*Problèmes à résoudre*:
• 1. Dans le texte fourni, reformulez sous forme de liste le paragraphe qui commence par « L’industrie, avec 22 % des emplois » en gardant ses faits principaux.
• 2. D’après le texte fourni, à combien s’élève le potentiel fiscal par habitant des collectivités territoriales de la zone de Longwy ?
• 3. Écrivez la suite du texte sur l’économie des zones d’emploi du Grand Est, en partant de sa dernière phrase.

*Texte fourni*:
* * *
Les salaires des frontaliers irriguent les économies locales. Cette situation les place sous l’influence de la situation économique du pays voisin, voire de l’évolution du taux de change (pour la Suisse), qui peuvent constituer des facteurs de fragilité.

Pour les collectivités locales, la proximité de la frontière peut aussi s’accompagner de différences réglementaires qui influent sur la localisation des entreprises et des ménages. Dans la zone d’emploi de Longwy notamment, où le phénomène du travail frontalier est le plus développé, des différences de fiscalité peuvent inciter les entreprises à s’installer au Grand-Duché. La part des impôts sur les entreprises y est la plus faible de la région, alors que celle issue des ménages est la plus forte, notamment via la taxe d’habitation. Au total, le potentiel fiscal par habitant des collectivités territoriales de la zone de Longwy est le plus bas du Grand Est (640 euros par an, soit 300 euros de moins que la moyenne de la région).

Onze zones d’emploi : sphère productive et dépenses des non-résidents

Un troisième groupe rassemble onze zones d’emploi (Épernay, Molsheim-Obernai, Saverne, Haguenau, Sélestat, Sarreguemines, Commercy, Neufchâteau, Remiremont, Troyes, Sarrebourg) dans lesquelles près de 60 % de la richesse dégagée provient de la sphère productive, et plus de 75 % de la masse salariale émane d’établissements privés ayant en majorité une activité dans cette même sphère.

L’industrie, avec 22 % des emplois, occupe dans ces zones une place stratégique. De grands employeurs historiques et emblématiques de la région y sont implantés, dans les secteurs de l’automobile, de la chaussure, ou du pneumatique. Plus récemment, on y observe aussi l’essor de la filière aéronautique. Toutefois, c’est l’industrie agroalimentaire qui dégage le plus de richesse, grâce aux activités du champagne et des eaux minérales, où les salaires sont parmi les plus élevés de l’industrie dans le Grand Est.

Pourtant, comme en moyenne dans le Grand Est, l’emploi industriel a reculé de 13 % entre 2007 et 2012. Dans les zones d’emploi de Haguenau, Molsheim-Obernai et Saverne, où la part de l’emploi industriel dépasse les 27 %, la baisse des effectifs a été moindre. Dans ces zones, le produit de la fiscalité locale dépendant de la contribution des entreprises est le plus élevé de la région.

La taxe sur le foncier non bâti contribue à hauteur de 6 % du produit de la fiscalité locale dans la zone d’emploi d’Épernay, où la vigne est très présente, et de 7 % dans celle de Sarrebourg, très forestière (contre seulement 2 % en moyenne dans le Grand Est).
* * *
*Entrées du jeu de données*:
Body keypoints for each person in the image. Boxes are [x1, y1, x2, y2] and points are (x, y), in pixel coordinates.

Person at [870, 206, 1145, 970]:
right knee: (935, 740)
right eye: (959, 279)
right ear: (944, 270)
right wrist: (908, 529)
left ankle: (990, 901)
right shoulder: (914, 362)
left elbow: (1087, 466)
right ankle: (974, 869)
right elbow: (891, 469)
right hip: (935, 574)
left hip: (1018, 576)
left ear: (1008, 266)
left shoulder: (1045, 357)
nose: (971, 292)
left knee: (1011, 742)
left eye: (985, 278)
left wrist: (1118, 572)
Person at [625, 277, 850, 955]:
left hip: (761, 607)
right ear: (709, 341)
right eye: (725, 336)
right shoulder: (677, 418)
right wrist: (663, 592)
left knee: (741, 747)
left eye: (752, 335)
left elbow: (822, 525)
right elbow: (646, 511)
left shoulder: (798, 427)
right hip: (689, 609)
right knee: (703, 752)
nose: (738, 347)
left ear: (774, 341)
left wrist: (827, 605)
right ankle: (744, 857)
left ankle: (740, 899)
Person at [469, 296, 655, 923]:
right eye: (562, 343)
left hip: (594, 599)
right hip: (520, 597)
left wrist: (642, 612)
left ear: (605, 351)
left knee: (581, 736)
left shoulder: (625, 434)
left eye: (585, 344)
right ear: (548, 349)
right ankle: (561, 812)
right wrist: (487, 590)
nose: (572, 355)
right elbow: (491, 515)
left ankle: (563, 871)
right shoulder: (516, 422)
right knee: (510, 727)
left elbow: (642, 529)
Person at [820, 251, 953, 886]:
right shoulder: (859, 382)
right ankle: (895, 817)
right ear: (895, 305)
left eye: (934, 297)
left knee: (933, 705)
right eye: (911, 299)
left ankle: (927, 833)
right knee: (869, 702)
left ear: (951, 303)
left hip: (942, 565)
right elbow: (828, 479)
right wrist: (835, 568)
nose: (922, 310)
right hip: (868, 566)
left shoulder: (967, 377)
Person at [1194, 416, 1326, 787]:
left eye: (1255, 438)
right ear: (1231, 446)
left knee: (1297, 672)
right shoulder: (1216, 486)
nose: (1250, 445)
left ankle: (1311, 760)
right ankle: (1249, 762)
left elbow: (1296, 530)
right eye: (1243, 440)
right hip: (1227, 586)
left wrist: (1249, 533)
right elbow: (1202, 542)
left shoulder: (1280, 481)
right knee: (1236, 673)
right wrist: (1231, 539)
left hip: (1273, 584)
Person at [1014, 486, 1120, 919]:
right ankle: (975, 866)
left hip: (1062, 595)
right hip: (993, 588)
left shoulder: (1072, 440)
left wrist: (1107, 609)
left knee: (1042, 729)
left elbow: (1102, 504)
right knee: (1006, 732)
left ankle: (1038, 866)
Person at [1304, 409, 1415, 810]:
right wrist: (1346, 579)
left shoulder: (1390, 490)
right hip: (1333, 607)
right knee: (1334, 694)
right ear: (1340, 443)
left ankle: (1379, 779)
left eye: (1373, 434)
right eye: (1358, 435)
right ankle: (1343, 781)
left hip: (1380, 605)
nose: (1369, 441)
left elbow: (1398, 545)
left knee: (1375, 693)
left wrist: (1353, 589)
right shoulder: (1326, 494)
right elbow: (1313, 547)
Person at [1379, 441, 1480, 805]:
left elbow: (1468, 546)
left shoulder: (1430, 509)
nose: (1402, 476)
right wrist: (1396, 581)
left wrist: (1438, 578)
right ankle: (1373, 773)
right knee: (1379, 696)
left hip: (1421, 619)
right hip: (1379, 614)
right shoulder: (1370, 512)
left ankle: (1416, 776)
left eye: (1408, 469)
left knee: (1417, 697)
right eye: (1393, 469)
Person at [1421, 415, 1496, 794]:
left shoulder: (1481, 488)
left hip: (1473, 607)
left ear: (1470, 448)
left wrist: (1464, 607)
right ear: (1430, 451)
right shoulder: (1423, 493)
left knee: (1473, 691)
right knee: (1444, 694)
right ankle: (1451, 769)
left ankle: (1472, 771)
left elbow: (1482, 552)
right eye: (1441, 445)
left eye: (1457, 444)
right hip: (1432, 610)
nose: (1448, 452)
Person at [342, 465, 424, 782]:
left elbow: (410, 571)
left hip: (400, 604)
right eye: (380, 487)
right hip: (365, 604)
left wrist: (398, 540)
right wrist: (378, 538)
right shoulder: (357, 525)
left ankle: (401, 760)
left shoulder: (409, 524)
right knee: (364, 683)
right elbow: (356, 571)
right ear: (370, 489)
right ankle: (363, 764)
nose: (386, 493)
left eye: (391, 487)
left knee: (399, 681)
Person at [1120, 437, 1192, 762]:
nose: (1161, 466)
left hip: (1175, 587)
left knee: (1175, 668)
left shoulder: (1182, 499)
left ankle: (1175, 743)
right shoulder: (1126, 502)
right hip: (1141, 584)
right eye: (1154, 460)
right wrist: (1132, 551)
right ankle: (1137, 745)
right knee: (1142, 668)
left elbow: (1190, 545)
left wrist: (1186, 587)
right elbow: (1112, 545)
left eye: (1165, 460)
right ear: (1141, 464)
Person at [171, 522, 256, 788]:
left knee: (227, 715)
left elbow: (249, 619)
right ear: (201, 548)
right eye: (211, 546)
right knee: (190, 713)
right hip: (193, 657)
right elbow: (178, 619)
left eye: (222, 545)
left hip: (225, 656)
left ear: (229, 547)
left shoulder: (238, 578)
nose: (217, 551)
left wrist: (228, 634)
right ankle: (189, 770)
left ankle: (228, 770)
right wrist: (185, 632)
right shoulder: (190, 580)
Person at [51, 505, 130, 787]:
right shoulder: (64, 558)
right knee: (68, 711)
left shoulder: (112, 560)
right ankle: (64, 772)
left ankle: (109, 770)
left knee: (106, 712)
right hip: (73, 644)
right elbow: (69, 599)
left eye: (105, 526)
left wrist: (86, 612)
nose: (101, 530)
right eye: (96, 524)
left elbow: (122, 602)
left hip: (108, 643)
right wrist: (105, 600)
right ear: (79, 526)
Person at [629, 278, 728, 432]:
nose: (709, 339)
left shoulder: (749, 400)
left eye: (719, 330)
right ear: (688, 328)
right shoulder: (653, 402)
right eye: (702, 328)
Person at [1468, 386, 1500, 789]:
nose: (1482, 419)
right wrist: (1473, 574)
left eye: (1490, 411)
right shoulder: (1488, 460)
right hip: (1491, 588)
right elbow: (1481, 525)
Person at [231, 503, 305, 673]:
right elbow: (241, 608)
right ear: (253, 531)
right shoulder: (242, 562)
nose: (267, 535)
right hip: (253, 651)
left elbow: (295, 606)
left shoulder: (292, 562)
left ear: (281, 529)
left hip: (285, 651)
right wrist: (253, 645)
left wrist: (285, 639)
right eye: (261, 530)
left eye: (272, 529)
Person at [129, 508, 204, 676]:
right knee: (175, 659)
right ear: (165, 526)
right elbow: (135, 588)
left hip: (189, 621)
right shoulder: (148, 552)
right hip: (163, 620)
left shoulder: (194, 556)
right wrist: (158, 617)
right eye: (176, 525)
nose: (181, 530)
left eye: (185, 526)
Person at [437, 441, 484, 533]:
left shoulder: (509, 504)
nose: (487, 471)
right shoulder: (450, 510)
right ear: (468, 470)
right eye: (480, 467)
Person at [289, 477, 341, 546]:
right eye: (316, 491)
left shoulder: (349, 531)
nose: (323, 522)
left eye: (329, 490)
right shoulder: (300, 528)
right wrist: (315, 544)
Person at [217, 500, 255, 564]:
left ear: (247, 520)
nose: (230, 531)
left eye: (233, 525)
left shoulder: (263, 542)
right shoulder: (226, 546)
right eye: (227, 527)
* * *
*Réponses attendues*:
• 1.
- L’industrie représente 22 % des emplois et occupe une place stratégique dans ces zones.
- De grands employeurs historiques de la région y sont implantés dans l’automobile, la chaussure et le pneumatique.
- La filière aéronautique y connaît un essor récent.
- L’agroalimentaire dégage le plus de richesse grâce au champagne et aux eaux minérales, dont les salaires sont parmi les plus élevés de l’industrie du Grand Est.

• 2. Il s’élève à 640 euros par an, soit 300 euros de moins que la moyenne du Grand Est.

• 3.
Les revenus de la sphère productive sont complétés par ceux du tourisme dans les zones de Sarrebourg et de Remiremont. L’implantation d’un village de vacances de court séjour pour la première , les activités estivales ou hivernales liées à la montagne et de multiples manifestations pour la seconde, attirent en effet un public nombreux. Les dépenses de ces non-résidents alimentent l’économie locale à travers les visites, les activités culturelles et sportives, l’hébergement et la restauration, mais également les résidences secondaires (18 % du parc de logement dans la zone de Remiremont). Elles sont difficiles à évaluer et fluctuent en fonction des conditions climatiques, mais apportent une diversification de revenus aux territoires concernés.

Châlons-en-Champagne, Bar-le-Duc, Épinal, Verdun, Lunéville et Chaumont-Langres : sphère publique

Un quatrième groupe rassemble les zones d’emploi de Châlons-en-Champagne, Bar-le-Duc, Épinal, Verdun, Lunéville et Chaumont-Langres, caractérisées par l’importance de la richesse dégagée et de la masse salariale issue d’établissements publics (respectivement 22 % et 39 %).

Ces zones sont constituées autour de villes de taille moyenne ayant le statut de chef-lieu de département ou de sous-préfecture, qui leur confère un certain nombre de fonctions administratives. Les implantations militaires augmentent le poids de la sphère publique. De fait, les emplois publics ont un poids prépondérant, dans ces zones à vastes étendues de terres agricoles et de forêts, où la densité de population et d’entreprises est relativement faible.

L’influence de la sphère publique est particulièrement importante dans les zones d’emploi de Châlons-en-Champagne et Bar-le-Duc, avec 26 % de la richesse dégagée et 44 % de la masse salariale provenant d’établissements publics.

L’industrie ne pourvoit qu’à hauteur de 19 % de la richesse dégagée et 11 % de la masse salariale créée. Elle est représentée notamment par la métallurgie et le caoutchouc dans les zones de Chaumont-Langres et Bar-le-Duc, et l’industrie agroalimentaire.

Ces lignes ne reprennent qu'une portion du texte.